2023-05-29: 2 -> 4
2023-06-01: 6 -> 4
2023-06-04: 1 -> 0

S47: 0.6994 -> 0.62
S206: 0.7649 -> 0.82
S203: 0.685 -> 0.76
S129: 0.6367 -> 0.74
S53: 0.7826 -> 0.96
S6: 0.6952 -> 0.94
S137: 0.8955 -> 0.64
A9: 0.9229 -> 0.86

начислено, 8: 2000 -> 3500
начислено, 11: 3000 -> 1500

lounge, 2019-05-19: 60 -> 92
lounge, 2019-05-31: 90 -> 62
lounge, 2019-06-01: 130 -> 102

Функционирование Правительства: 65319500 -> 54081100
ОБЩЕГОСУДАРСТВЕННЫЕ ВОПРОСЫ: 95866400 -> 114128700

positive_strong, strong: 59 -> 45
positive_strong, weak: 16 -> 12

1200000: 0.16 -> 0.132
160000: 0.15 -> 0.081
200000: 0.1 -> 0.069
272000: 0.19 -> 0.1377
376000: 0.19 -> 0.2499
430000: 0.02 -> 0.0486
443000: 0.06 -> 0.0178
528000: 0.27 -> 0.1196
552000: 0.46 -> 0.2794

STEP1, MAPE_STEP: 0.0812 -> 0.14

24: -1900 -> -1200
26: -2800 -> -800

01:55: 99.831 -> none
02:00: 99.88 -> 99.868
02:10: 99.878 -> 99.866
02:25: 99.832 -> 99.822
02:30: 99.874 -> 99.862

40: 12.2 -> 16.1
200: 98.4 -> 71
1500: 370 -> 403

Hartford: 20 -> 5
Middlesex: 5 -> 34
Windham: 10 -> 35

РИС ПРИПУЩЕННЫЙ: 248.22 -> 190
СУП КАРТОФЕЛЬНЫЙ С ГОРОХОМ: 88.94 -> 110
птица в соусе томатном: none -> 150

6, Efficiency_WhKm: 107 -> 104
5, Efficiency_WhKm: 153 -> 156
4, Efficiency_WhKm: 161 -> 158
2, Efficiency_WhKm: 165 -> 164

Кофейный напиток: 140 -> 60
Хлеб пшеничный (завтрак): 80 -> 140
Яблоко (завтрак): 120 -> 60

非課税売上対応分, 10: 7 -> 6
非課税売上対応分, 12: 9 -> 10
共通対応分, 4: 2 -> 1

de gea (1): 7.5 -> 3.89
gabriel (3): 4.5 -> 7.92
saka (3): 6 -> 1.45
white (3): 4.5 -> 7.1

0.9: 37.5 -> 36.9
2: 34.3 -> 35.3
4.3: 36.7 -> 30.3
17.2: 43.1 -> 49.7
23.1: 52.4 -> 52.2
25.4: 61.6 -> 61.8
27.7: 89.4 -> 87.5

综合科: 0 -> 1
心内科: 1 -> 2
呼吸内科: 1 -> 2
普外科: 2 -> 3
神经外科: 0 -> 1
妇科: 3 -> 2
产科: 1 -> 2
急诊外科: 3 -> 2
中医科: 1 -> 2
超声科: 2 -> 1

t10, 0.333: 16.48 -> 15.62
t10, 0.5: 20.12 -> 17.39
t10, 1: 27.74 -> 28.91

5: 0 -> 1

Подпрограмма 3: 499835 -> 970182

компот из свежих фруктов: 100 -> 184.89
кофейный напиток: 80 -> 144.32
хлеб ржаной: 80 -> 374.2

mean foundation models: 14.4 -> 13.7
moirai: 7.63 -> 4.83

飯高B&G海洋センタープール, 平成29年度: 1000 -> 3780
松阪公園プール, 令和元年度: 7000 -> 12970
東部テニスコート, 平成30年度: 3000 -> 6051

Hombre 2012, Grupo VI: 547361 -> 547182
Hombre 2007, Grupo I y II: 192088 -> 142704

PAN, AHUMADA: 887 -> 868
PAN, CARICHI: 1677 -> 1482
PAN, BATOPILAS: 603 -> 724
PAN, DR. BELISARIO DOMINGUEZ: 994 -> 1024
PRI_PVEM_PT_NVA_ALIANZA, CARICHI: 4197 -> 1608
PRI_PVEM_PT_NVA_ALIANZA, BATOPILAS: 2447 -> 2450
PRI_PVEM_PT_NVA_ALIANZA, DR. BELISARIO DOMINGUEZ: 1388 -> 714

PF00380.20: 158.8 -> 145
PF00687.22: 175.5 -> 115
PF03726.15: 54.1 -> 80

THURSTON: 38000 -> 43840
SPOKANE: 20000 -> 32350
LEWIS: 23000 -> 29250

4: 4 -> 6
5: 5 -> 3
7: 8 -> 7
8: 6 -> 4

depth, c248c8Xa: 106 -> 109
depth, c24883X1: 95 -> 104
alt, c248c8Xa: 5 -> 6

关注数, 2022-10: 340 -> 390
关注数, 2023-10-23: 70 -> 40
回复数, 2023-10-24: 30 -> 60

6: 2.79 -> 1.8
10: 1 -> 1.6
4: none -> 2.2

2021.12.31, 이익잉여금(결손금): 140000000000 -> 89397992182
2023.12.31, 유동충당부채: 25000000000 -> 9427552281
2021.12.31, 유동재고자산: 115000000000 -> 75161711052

※

Assignment:
Return, word for word, the lines of the data above from the line with "СУП КАРТОФЕЛЬНЫЙ С ГОРОХОМ: 88.94 -> 110" through the line with "PF03726.15: 54.1 -> 80", inclusive.

Solution for this exercise:
СУП КАРТОФЕЛЬНЫЙ С ГОРОХОМ: 88.94 -> 110
птица в соусе томатном: none -> 150

6, Efficiency_WhKm: 107 -> 104
5, Efficiency_WhKm: 153 -> 156
4, Efficiency_WhKm: 161 -> 158
2, Efficiency_WhKm: 165 -> 164

Кофейный напиток: 140 -> 60
Хлеб пшеничный (завтрак): 80 -> 140
Яблоко (завтрак): 120 -> 60

非課税売上対応分, 10: 7 -> 6
非課税売上対応分, 12: 9 -> 10
共通対応分, 4: 2 -> 1

de gea (1): 7.5 -> 3.89
gabriel (3): 4.5 -> 7.92
saka (3): 6 -> 1.45
white (3): 4.5 -> 7.1

0.9: 37.5 -> 36.9
2: 34.3 -> 35.3
4.3: 36.7 -> 30.3
17.2: 43.1 -> 49.7
23.1: 52.4 -> 52.2
25.4: 61.6 -> 61.8
27.7: 89.4 -> 87.5

综合科: 0 -> 1
心内科: 1 -> 2
呼吸内科: 1 -> 2
普外科: 2 -> 3
神经外科: 0 -> 1
妇科: 3 -> 2
产科: 1 -> 2
急诊外科: 3 -> 2
中医科: 1 -> 2
超声科: 2 -> 1

t10, 0.333: 16.48 -> 15.62
t10, 0.5: 20.12 -> 17.39
t10, 1: 27.74 -> 28.91

5: 0 -> 1

Подпрограмма 3: 499835 -> 970182

компот из свежих фруктов: 100 -> 184.89
кофейный напиток: 80 -> 144.32
хлеб ржаной: 80 -> 374.2

mean foundation models: 14.4 -> 13.7
moirai: 7.63 -> 4.83

飯高B&G海洋センタープール, 平成29年度: 1000 -> 3780
松阪公園プール, 令和元年度: 7000 -> 12970
東部テニスコート, 平成30年度: 3000 -> 6051

Hombre 2012, Grupo VI: 547361 -> 547182
Hombre 2007, Grupo I y II: 192088 -> 142704

PAN, AHUMADA: 887 -> 868
PAN, CARICHI: 1677 -> 1482
PAN, BATOPILAS: 603 -> 724
PAN, DR. BELISARIO DOMINGUEZ: 994 -> 1024
PRI_PVEM_PT_NVA_ALIANZA, CARICHI: 4197 -> 1608
PRI_PVEM_PT_NVA_ALIANZA, BATOPILAS: 2447 -> 2450
PRI_PVEM_PT_NVA_ALIANZA, DR. BELISARIO DOMINGUEZ: 1388 -> 714

PF00380.20: 158.8 -> 145
PF00687.22: 175.5 -> 115
PF03726.15: 54.1 -> 80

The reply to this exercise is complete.